Guests stepping down from their carriages would be welcomed into this lovely entrance hall by the family. Introductions would be made, and refreshments offered. The room has immense appeal with it's black and white stone floor and magnificent fireplace. Fires would be lit in the winter, being replaced with flowers grown on the estate in the summer. Family portraits adorn the walls giving status and a feeling of time passing. Hundreds of Christmas trees must have stood here, where guests with full glasses have sung carols, and toasted the coming New Year. A room for celebration which still goes on!
Morning Room / The China Room
A comfortable, relaxing room. Generations of Mrs. Clifton's would have met here to discuss their plans for the day. In the winter a blazing fire would add to their comfort. Breakfast could be taken here, or perhaps, a mid-morning coffee. Husbands occasionally would pop in, but this was mainly the ladies' domain. The latest newspapers were browsed for society gossip. Plans for the day were discussed and made. The serious business of the dinner menu was conveyed to the cook. Time was spent deciding what gown would be worn. Tiring work indeed! Who would be a lady of leisure?
Drawing Room / The Gold Room
From the hand-painted wallpaper to the glittering chandelier and mirrors, the ballroom shows us the sumptuous delights of a Georgian ball. Where elegantly dressed ladies and gentlemen would dance, entertain, and pass the time in flirtatious revelry. To us, their shadows dance endlessly on in the candlelight.
Dining Room / The Gillow Room
In the apse the magnificent mahogany Gillows of Lancaster sideboard presides over lavish Georgian entertaining. The table laid with Clifton crested china and glass. Livery coated footmen attend to every need. From the walls, family portraits look down. Would changes during the twentieth century from one large table to small intimate, lamp lit tables gain their approval? We have to imagine and decide.
Bouquets of flowers, trains, floating veils, serenely and slowly many lovely brides and bridesmaids have processed down this beautiful cantilevered staircase to the delight of their guests below. Romantic balls and parties bring back the past. We hear music from the ballroom. We see the colourful silks and satins as pretty young ladies are guided down the staircase, hands lightly on the arms of their partners. Names are announced. The scent of flowers fills the air. Romance holds sway, and the cares of the world disappear.
Added on to the house around the late Victorian age this room was for the gentlemen. A place essentially of their own. Coloured by sunlight dappled through richly stained glass windows, surrounded by sporting, and sailing prints, the room is reminiscent of a gentleman’s club. Bets were frequently made. These often, on a whim, and on any subject that came to mind. Large sums were frequently involved including parcels of land, much to the ruination of the Clifton estates. Male gossip, spiced with innuendos referred to ladies of pleasure. Their latest conquests would be hinted at along with more serious farming, and estate business. A game of billiards might even be played!
The Long Gallery
Surviving the flames that destroyed most of the Jacobean house, the hand cut planks of this gallery have felt the tread of feet for over four hundred years. Built to allow exercise, in the form of walking and simple sports in the very cold climate of the time. The gallery’s future would be in question. Fortunately the architect John Carr liked to incorporate the remains of an old building into the new, and this evocative room was saved. If the Chapel in the west wing became over-full, Recusant services would be held here during the times of Catholic persecution. Occasionally the gallery was curtained in the corner and used as a bedroom for priests. Civil war soldiers came and went, the Clifton family staunchly supporting the king. Parties were held here for the estate tenants to celebrate important events in the life of the family. Within recent memory is the conversion to a hospital ward during WWII.

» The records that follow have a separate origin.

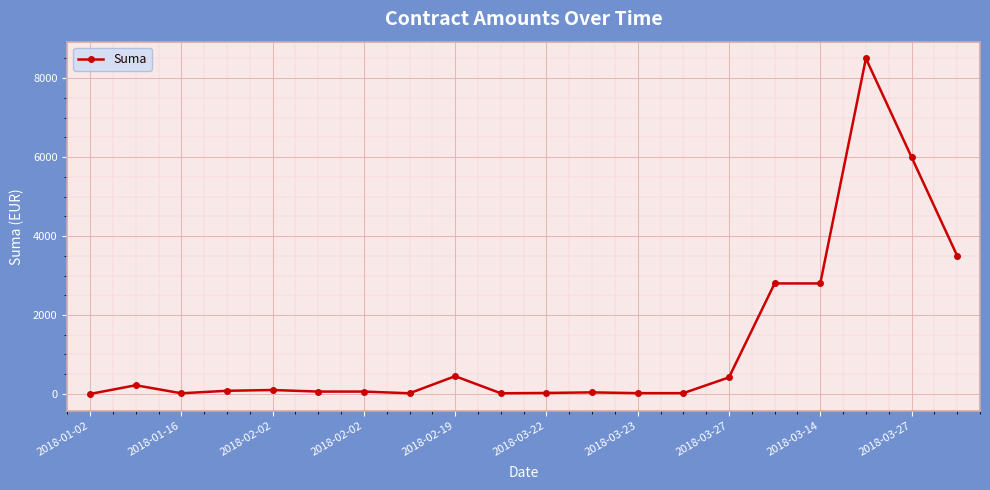

How many lines are shown in the chart?

1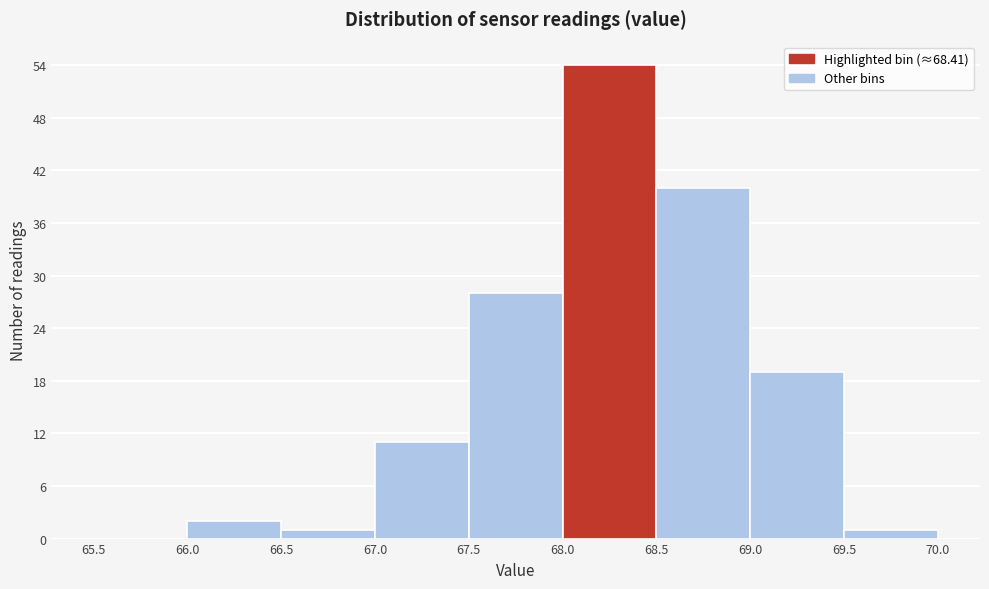

Over which range of the x-axis is the bar tallest?

68.0 to 68.5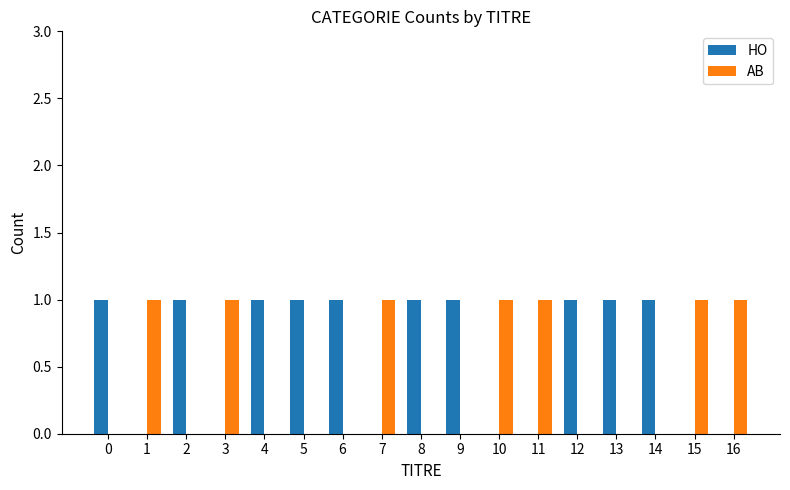

What is the total value across all series at 12?

1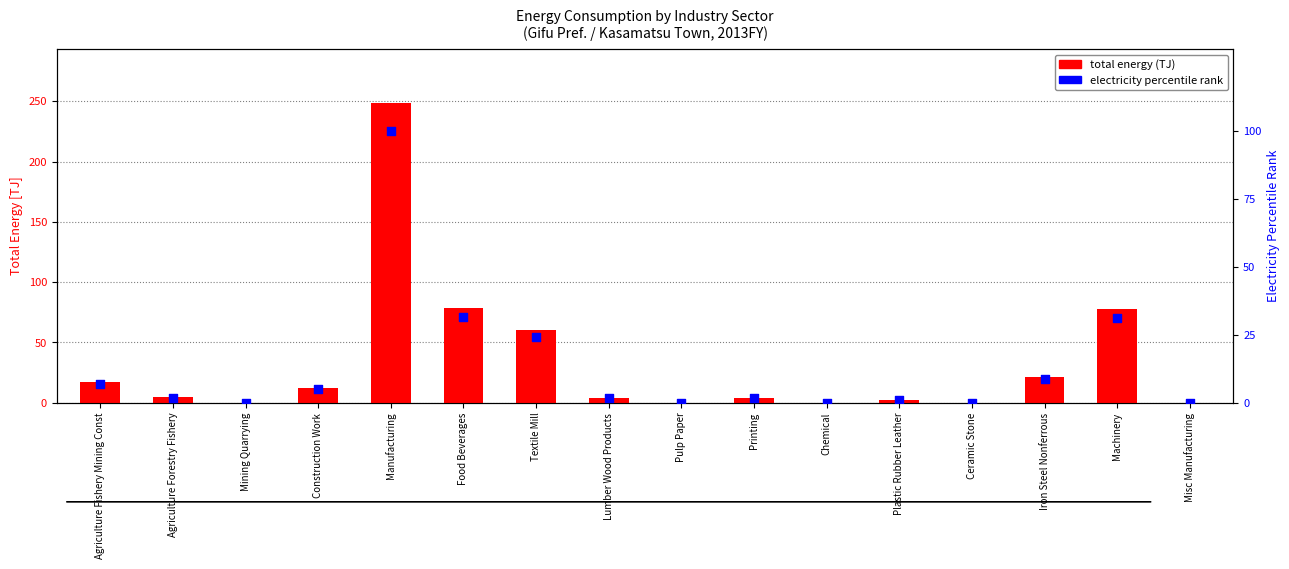

At which category is the sum across all series the highest?

Manufacturing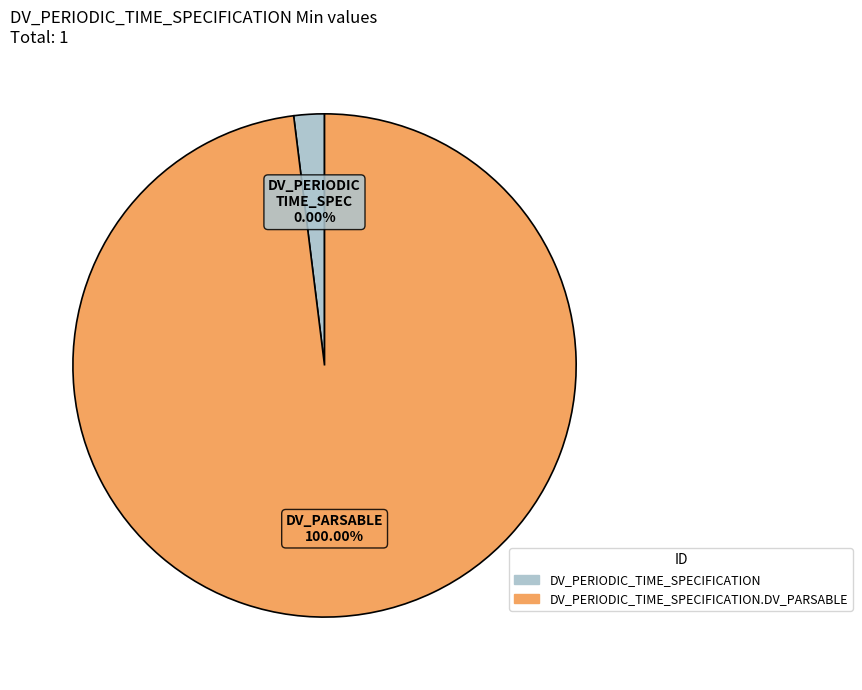

Rank the categories by value from highest to lowest.

DV_PERIODIC_TIME_SPECIFICATION.DV_PARSABLE, DV_PERIODIC_TIME_SPECIFICATION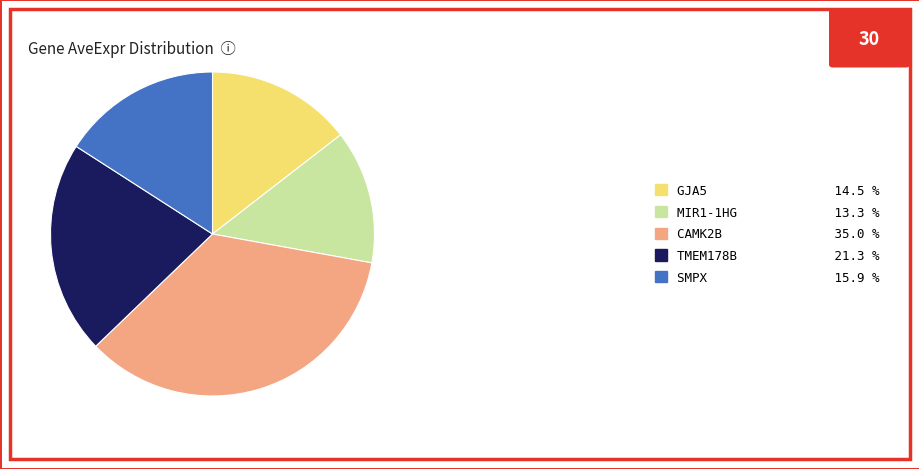

How many segments does this pie chart have?

5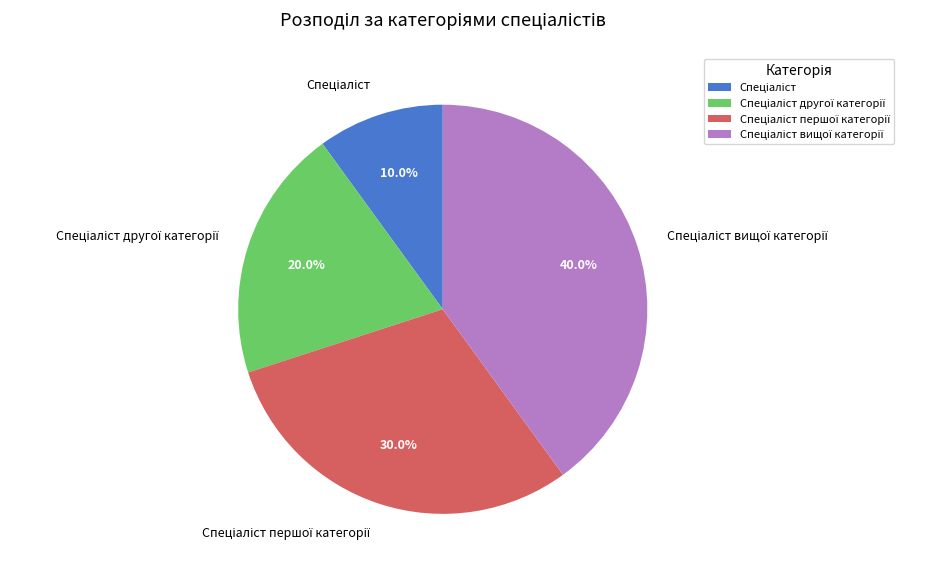

Is there any slice that represents more than half of the pie?

No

This was John Talbot and Violet Clifton’s bedroom from 1908.
The Sheraton-style bed was made for John Talbot Clifton, with an inlay of the Hand and Dagger (part of the family crest), which also appears on the fireplace. The motto is “Mortem aut Triumphum”, (Death or Triumph).
The embroidered headboard is in the style of Jacobean Crewel work.
When the Hall was built and before the woodland was developed, the view would have encompassed all the land from the Hall to the sea including the seashore which was part of their estate. This view was protected by Clifton covenant which forbade any building on land between the Hall and the sea, which includes Lowther Gardens and Lytham Cricket Club.
Hetty Clifton's Bedroom
This was Hetty Clifton’s favourite room at Lytham Hall. She spoke of the four windows letting in lots of natural light without the direct sunlight. She also referred to the room being blue and how it was her favourite colour. This room once housed a half tester bed like the one you can see on display. This bed was purchased and donated by the Queendeans Association in 2017 to help with our representation.